Re: [PATCH v1 0/3] introduce priority-based shutdown support

Greg Kroah-Hartman <gregkh@xxxxxxxxxxxxxxxxxxx> · Sat, 25 Nov 2023 19:58:12 +0000

On Sat, Nov 25, 2023 at 03:43:02PM +0000, Mark Brown wrote:
> On Sat, Nov 25, 2023 at 02:35:41PM +0000, Greg Kroah-Hartman wrote:
> > On Sat, Nov 25, 2023 at 10:30:42AM +0000, Mark Brown wrote:
> > > On Sat, Nov 25, 2023 at 09:09:01AM +0000, Greg Kroah-Hartman wrote:
> 
> > > > So hardware is attempting to rely on software in order to prevent the
> > > > destruction of that same hardware?  Surely hardware designers aren't
> > > > that crazy, right?  (rhetorical question, I know...)
> 
> > > Surely software people aren't going to make no effort to integrate with
> > > the notification features that the hardware engineers have so helpfully
> > > provided us with?
> 
> > That would be great, but I don't see that here, do you?  All I see is
> > the shutdown sequence changing because someone wants it to go "faster"
> > with the threat of hardware breaking if we don't meet that "faster"
> > number, yet no knowledge or guarantee that this number can ever be known
> > or happen.
> 
> The idea was to have somewhere to send notifications when the hardware
> starts reporting things like power supplies starting to fail.  We do
> have those from hardware, we just don't do anything terribly useful
> with them yet.

Ok, but that's not what I recall this patchset doing, or did I missing
something?  All I saw was a "reorder the shutdown sequence" set of
changes.  Or at least that's all I remember at this point in time,
sorry, it's been a few days, but at least that lines up with what the
Subject line says above :)

> TBH it does seem reasonable that there will be systems that can usefully
> detect these issues but hasn't got a detailed characterisation of
> exactly how long you've got before things expire, it's also likely that
> the actual bound is going to be highly variable depending on what the
> system is up to at the point of detection.  It's quite likely that we'd
> only get a worst case bound so it's also likely that we'd have more time
> in practice than in spec.  I'd expect characterisation that does happen
> to be very system specific at this point, I don't think we can rely on
> getting that information.  I'd certainly expect that we have vastly more
> systems can usefully detect issues than systems where we have firm
> numbers.

Sure, that all sounds good, but again, I don't think that's what is
happening here.

> > > > > Same problem was seen not only in automotive devices, but also in
> > > > > industrial or agricultural. With other words, it is important enough to bring
> > > > > some kind of solution mainline.
> 
> > > > But you are not providing a real solution here, only a "I am going to
> > > > attempt to shut down a specific type of device before the others, there
> > > > are no time or ordering guarantees here, so good luck!" solution.
> 
> > > I'm not sure there are great solutions here, the system integrators are
> > > constrained by the what the application appropriate silicon that's on
> > > the market is capable of, the siicon is constrained by the area costs of
> > > dealing with corner cases for system robustness and how much of the
> > > market cares about fixing these issues and software is constrained by
> > > what hardware ends up being built.  Everyone's just got to try their
> > > best with the reality they're confronted with, hopefully what's possible
> > > will improve with time.

Note, if you attempt to mitigate broken hardware with software fixes,
hardware will never get unbroken as it never needs to change.  Push back
on this, it's the only real way forward here.  I know it's not always
possible, but the number of times I have heard hardware engineers say
"but no one ever told us that was broken/impossible/whatever, we just
assumed software could handle it" is uncountable.
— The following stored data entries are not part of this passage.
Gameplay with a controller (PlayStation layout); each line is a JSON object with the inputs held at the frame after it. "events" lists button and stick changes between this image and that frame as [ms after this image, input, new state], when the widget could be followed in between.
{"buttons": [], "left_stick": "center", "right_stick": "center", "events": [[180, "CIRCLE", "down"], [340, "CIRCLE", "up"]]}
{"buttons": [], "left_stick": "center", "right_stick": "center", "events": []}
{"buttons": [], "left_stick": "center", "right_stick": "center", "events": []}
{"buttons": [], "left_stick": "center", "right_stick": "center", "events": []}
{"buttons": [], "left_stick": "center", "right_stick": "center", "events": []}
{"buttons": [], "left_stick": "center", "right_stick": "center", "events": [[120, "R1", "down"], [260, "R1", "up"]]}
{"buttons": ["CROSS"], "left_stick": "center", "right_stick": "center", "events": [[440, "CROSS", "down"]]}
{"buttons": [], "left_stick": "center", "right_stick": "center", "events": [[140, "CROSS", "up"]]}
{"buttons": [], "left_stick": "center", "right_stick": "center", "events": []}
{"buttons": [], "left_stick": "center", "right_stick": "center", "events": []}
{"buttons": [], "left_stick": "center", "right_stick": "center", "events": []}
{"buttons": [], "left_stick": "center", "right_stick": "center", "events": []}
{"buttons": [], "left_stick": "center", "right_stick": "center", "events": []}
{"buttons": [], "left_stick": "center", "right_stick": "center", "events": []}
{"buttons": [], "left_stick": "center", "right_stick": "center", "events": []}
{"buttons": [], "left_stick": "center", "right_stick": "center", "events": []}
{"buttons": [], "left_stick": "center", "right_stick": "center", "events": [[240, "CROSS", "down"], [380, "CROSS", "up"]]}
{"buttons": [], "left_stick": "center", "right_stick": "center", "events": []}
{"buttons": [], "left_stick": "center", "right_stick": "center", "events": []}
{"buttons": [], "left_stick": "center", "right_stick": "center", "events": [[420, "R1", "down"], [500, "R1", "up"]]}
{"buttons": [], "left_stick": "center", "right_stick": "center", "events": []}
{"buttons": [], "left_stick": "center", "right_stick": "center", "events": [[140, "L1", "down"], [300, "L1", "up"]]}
> > Agreed, but I don't think this patch is going to actually work properly
> > over time as there is no time values involved :)
> 
> This seems to be more into the area of mitigation than firm solution, I
> suspect users will be pleased if they can make a noticable dent in the
> number of failures they're seeing.

Mitigation is good, but this patch series is just a hack by doing "throw
this device type at the front of the shutdown list because we have
hardware that crashes a lot" :)

> > > > And again, how are you going to prevent the in-fighting of all device
> > > > types to be "first" in the list?
> 
> > > It doesn't seem like the most complex integration challenge we've ever
> > > had to deal with TBH.
> 
> > True, but we all know how this grows and thinking about how to handle it
> > now is key for this to be acceptable.
> 
> It feels like if we're concerned about mitigating physical damage during
> the process of power failure that's a very limited set of devices - the
> storage case where we're in the middle of writing to flash or whatever
> is the most obvious case.

Then why isn't userspace handling this?  This is a policy decision that
it needs to take to properly know what hardware needs to be shut down,
and what needs to happen in order to do that (i.e. flush, unmount,
etc.?)  And userspace today should be able to say, "power down this
device now!" for any device in the system based on the sysfs device
tree, or at the very least, force it to a specific power state.  So why
not handle this policy there?

thanks,

greg k-h